Professors Geoffrey H. Hartman, Sterling Professor Emeritus of English and Comparative Literature, and Project Director, Fortunoff Video Archive for Holocaust Testimonies, at Yale University, in New Haven, Connecticut; Sara R. Horowitz, Associate Professor of English, Division of Humanities, and Associate Director, Centre for Jewish Studies, at York University, in Toronto, Ontario; and R. Clifton Spargo, Assistant Professor of English at Marquette University in Milwaukee, Wisconsin, led the seminar.

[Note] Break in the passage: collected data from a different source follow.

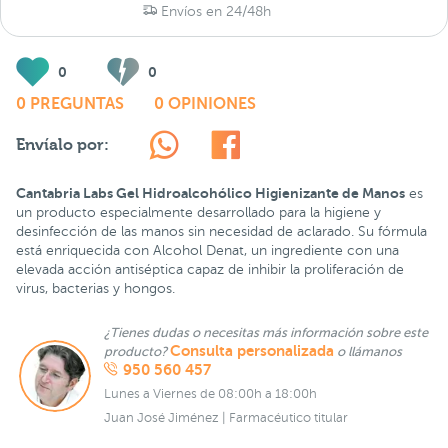
Envíos en 24/48h
0
0
0 PREGUNTAS
0 OPINIONES
Envíalo por:
Cantabria Labs Gel Hidroalcohólico Higienizante de Manos
es
un producto especialmente desarrollado para la higiene y
desinfección de las manos sin necesidad de aclarado. Su fórmula
está enriquecida con Alcohol Denat, un ingrediente con una
elevada acción antiséptica capaz de inhibir la proliferación de
virus, bacterias y hongos.
¿Tienes dudas o necesitas más información sobre este
Consulta personalizada
producto?
o llámanos
950 560 457
Lunes a Viernes de 08:00h a 18:00h
Juan José Jiménez | Farmacéutico titular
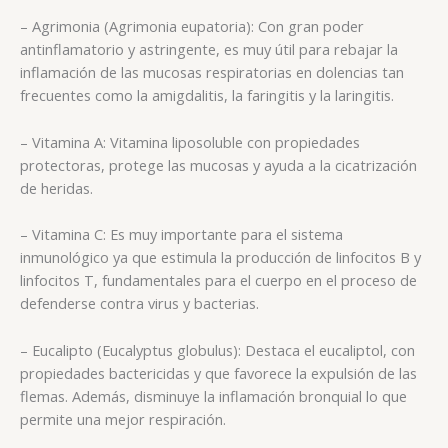
– Agrimonia (Agrimonia eupatoria): Con gran poder
antinflamatorio y astringente, es muy útil para rebajar la
inflamación de las mucosas respiratorias en dolencias tan
frecuentes como la amigdalitis, la faringitis y la laringitis.
– Vitamina A: Vitamina liposoluble con propiedades
protectoras, protege las mucosas y ayuda a la cicatrización
de heridas.
– Vitamina C: Es muy importante para el sistema
inmunológico ya que estimula la producción de linfocitos B y
linfocitos T, fundamentales para el cuerpo en el proceso de
defenderse contra virus y bacterias.
– Eucalipto (Eucalyptus globulus): Destaca el eucaliptol, con
propiedades bactericidas y que favorece la expulsión de las
flemas. Además, disminuye la inflamación bronquial lo que
permite una mejor respiración.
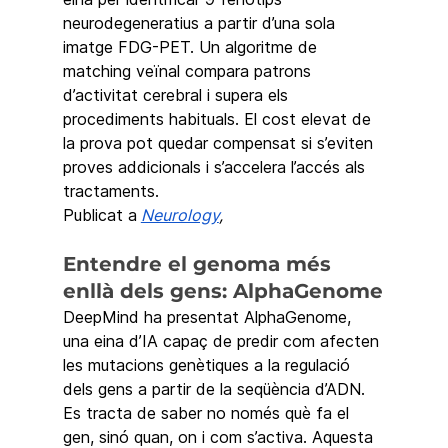
neurodegeneratius a partir d’una sola 
imatge FDG-PET. Un algoritme de 
matching veïnal compara patrons 
d’activitat cerebral i supera els 
procediments habituals. El cost elevat de 
la prova pot quedar compensat si s’eviten 
proves addicionals i s’accelera l’accés als 
tractaments.
Publicat a
Neurology
, 
Entendre el genoma més 
enllà dels gens: AlphaGenome
DeepMind ha presentat AlphaGenome, 
una eina d’IA capaç de predir com afecten 
les mutacions genètiques a la regulació 
dels gens a partir de la seqüència d’ADN. 
Es tracta de saber no només què fa el 
gen, sinó quan, on i com s’activa. Aquesta 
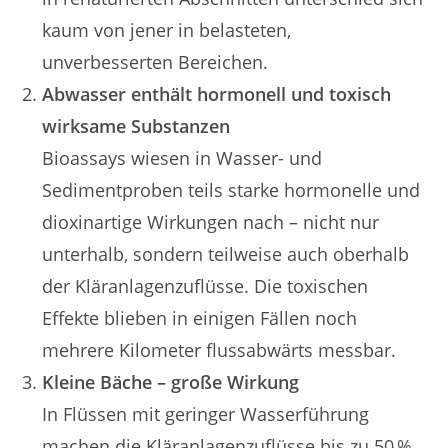
kaum von jener in belasteten,
unverbesserten Bereichen.
Abwasser enthält hormonell und toxisch
wirksame Substanzen
Bioassays wiesen in Wasser- und
Sedimentproben teils starke hormonelle und
dioxinartige Wirkungen nach – nicht nur
unterhalb, sondern teilweise auch oberhalb
der Kläranlagenzuflüsse. Die toxischen
Effekte blieben in einigen Fällen noch
mehrere Kilometer flussabwärts messbar.
Kleine Bäche – große Wirkung
In Flüssen mit geringer Wasserführung
machen die Kläranlagenzuflüsse bis zu 50 %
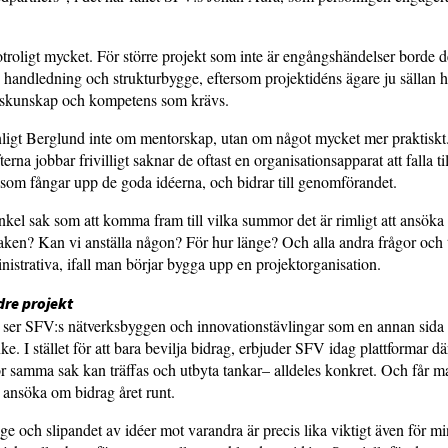
otroligt mycket. För större projekt som inte är engångs­händelser borde de
handledning och strukturbygge, eftersom projektidéns ägare ju sällan ha
tskunskap och kompetens som krävs.
nligt Berglund inte om mentorskap, utan om något mycket mer praktisk
rna jobbar frivilligt saknar de oftast en organisationsapparat att falla t
som fångar upp de goda idéerna, och bidrar till genomförandet.
nkel sak som att komma fram till vilka summor det är rimligt att ansö
aken? Kan vi anställa någon? För hur länge? Och alla andra frågor och
inistrativa, ifall man börjar bygga upp en projektorganisation.
dre projekt
 ser SFV:s nätverksbyggen och innovationstävlingar som en annan sid
nke. I stället för att bara bevilja bidrag, erbjuder SFV idag plattformar 
r samma sak kan träffas och utbyta tankar– alldeles konkret. Och får m
ansöka om bidrag året runt.
e och slipandet av idéer mot varandra är precis lika viktigt även för mi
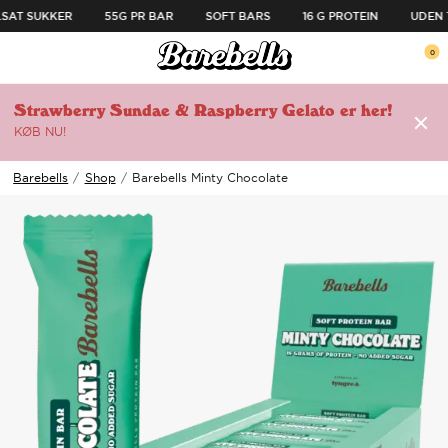
SPRING TIL INDHOLD
LSAT SUKKER
55G PR BAR
SOFT BARS
16 G PROTEIN
UDEN 
ul menuen
0
Åben menu
Åb
Strawberry Sundae & Raspberry Gelato er her!
KØB NU!
🔗
Barebells
/
Shop
/
Barebells Minty Chocolate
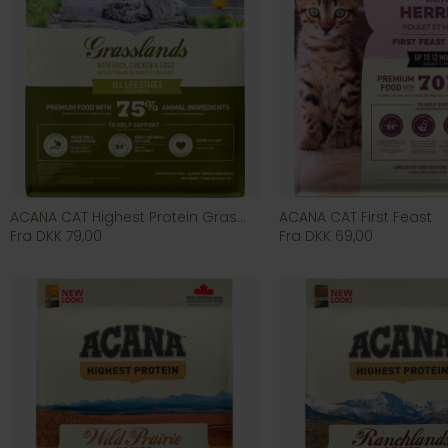
ACANA CAT Highest Protein Grasslands
ACANA CAT First Feast
Fra DKK 79,00
Fra DKK 69,00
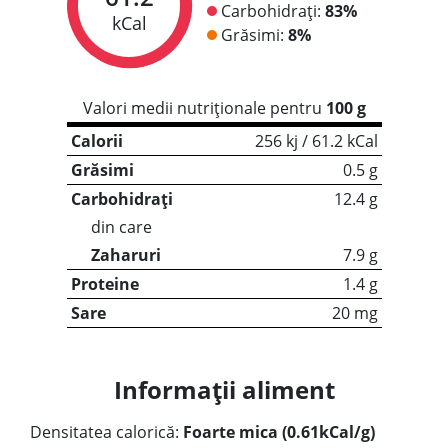
Carbohidrați:
83%
kCal
Grăsimi:
8%
Valori medii nutriționale pentru
100 g
Calorii
256 kj / 61.2 kCal
Grăsimi
0.5 g
Carbohidrați
12.4 g
din care
Zaharuri
7.9 g
Proteine
1.4 g
Sare
20 mg
Informații aliment
Densitatea calorică:
Foarte mica (0.61kCal/g)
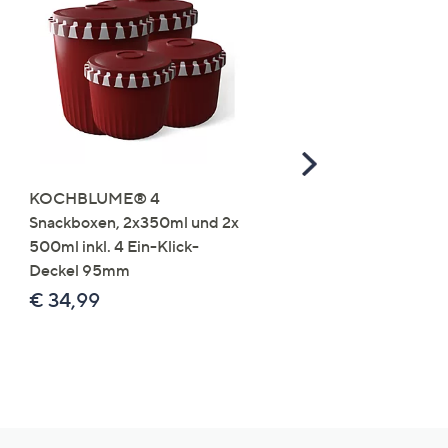
Scroll
Right
KOCHBLUME® 4
you:ly Pure Protein Limo
Snackboxen, 2x350ml und 2x
Lysin 575g für 25 Portio
500ml inkl. 4 Ein-Klick-
€ 49,99
Deckel 95mm
€ 86,94 /1 kg
€ 34,99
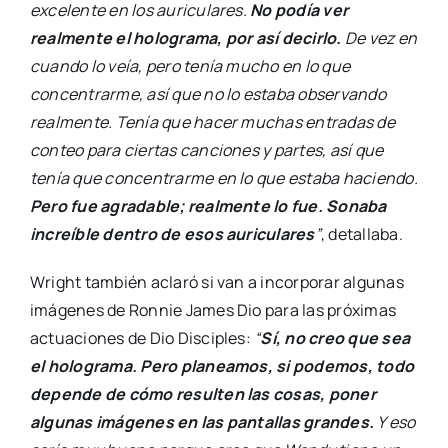
excelente en los auriculares.
No podía ver
realmente el holograma, por así decirlo.
De vez en
cuando lo veía, pero tenía mucho en lo que
concentrarme, así que no lo estaba observando
realmente. Tenía que hacer muchas entradas de
conteo para ciertas canciones y partes, así que
tenía que concentrarme en lo que estaba haciendo.
Pero fue agradable; realmente lo fue. Sonaba
increíble dentro de esos auriculares
”
, detallaba.
Wright también aclaró si van a incorporar algunas
imágenes de Ronnie James Dio para las próximas
actuaciones de Dio Disciples:
“
Sí, no creo que sea
el holograma. Pero planeamos, si podemos, todo
depende de cómo resulten las cosas, poner
algunas imágenes en las pantallas grandes.
Y eso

2002 The Holocaust: History, Memory, Representation
The 2002 seminar focused on key issues such as decision making and genocide; perpetrator motivation; the Holocaust as it relates to other genocides; uses of oral testimony, literature, fiction, and documentaries in the classroom; and commemoration.
Professor Omer Bartov, the John P. Birkelund Distinguished Professor of European History in the Department of History at Brown University and author of Hitler’s Army: Soldiers, Nazis, and War in the Third Reich; Mirrors of Destruction: War, Genocide, and Modern Identity; and Murder in Our Midst: The Holocaust, Industrial Killing, and Representation, led the seminar.
2001: Ethics After the Holocaust: Key Issues for Philosophy and Religion
Professor John K. Roth, the Russell K. Pitzer Professor of Philosophy at Claremont McKenna College, led the Center’s the 2001 seminar, designed for professors of philosophy, religion, or ethics. The seminar focused on such questions as: Why were ethical traditions ineffective in preventing the Holocaust? Are there ethical implications and lessons that emerge from the Holocaust? How can study of the Holocaust best be included in ethical reflection? What do philosophy and religious studies contribute to Holocaust studies, and how can Holocaust studies help to define the tasks of philosophy and religious studies?
2000: Seminar on Teaching the Holocaust
Professor Richard Breitman of the Department of History at American University led the 2000 seminar. Dr. Breitman is the author of What the Nazis Planned, What the British and Americans Knew and The Architect of Genocide: Himmler and the Final Solution. Sixteen faculty members from as many institutions participated in this intensive, two week program from.
1999: Seminar on Teaching the Holocaust
Renowned historian and scholar Raul Hilberg, author of the classic work in the field The Destruction of the European Jews, led the inaugural seminar in June 1999. One participant said of Hilberg, “To work with him directly is not simply to be informed; it is to be inspired.”